Héros was on station for 27 months and then took 9 months to get back to France, meaning she was away from home waters for almost three years. This made her one of the most heavily engaged French warships of the time, though she was much-changed when she returned to Toulon – she had been dismasted twice (at Providien and Trincomalee) and repaired with modified rigging and masts from other ships and her launch had been so badly damaged by gunfire that Suffren suspended it from the stern at the level of the gallery.

The good health and discipline of the ship's crew (or at least those who remained on the flagship) is also instructive as to the kind of men being recruited in Brest in March 1781. However, it is difficult to trace changes in personnel over the course of the campaign – for example, the ship's muster does not take into account the presence of slaves, Lascars, and sepoys, who at times formed a considerable proportion of the crew. This was especially true during the final months in the Indian Ocean, when large numbers of the original crew had been killed in action or lost to sickness, wounds, or desertion. The Indian sailors' pay was different and records of their service are incomplete.

Of the 19 officers and gardes de la marine who left Brest with the ship in March 1781, only eight returned to Toulon aboard her – eight had left the ship during the campaign, two had been killed in combat, and one had died of his wounds. eighty-eight of the seamen were killed in battle. Of that 399, it is recorded that 41 died in hospital, though that is definitely an under-estimate. Forty-nine men deserted. Total losses were 365 out of a complement of 712 men on departure from Brest. Suffren made up these losses by taking men from frigates and transport ships, recruiting locally and redistributing among the squadron the crews of Orient and Bizarre, which both ran aground in 1782. Research is complicated by these crew movements and by the fact that Suffren gave preference to sailors from Provence for the voyage home, so that they could return home more easily to their family, since he chose Toulon not Brest as his destination.

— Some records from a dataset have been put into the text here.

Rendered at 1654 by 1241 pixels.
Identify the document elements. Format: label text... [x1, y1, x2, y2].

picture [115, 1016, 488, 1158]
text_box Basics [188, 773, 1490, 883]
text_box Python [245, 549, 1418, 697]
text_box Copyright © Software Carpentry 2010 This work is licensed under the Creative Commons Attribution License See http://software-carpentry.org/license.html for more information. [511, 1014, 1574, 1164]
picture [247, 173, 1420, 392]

It is estimated that around 40% of the original crew did not return to Toulon.

===Later career===
Suffren died in December 1788 and Héros remained stationed at Toulon with the Levant squadron.

Early in 1793 war broke out again between France and Britain and the British seized Héros as she was moored at Toulon when a Royalist cabale surrendered the city to them on 29 August. As the Siege of Toulon ended in the liberation of the city, Captain Sidney Smith had her scuttled by fire on 18–19 December along with Thémistocle and six other ships of the line which he was unable to take with him as prize ships.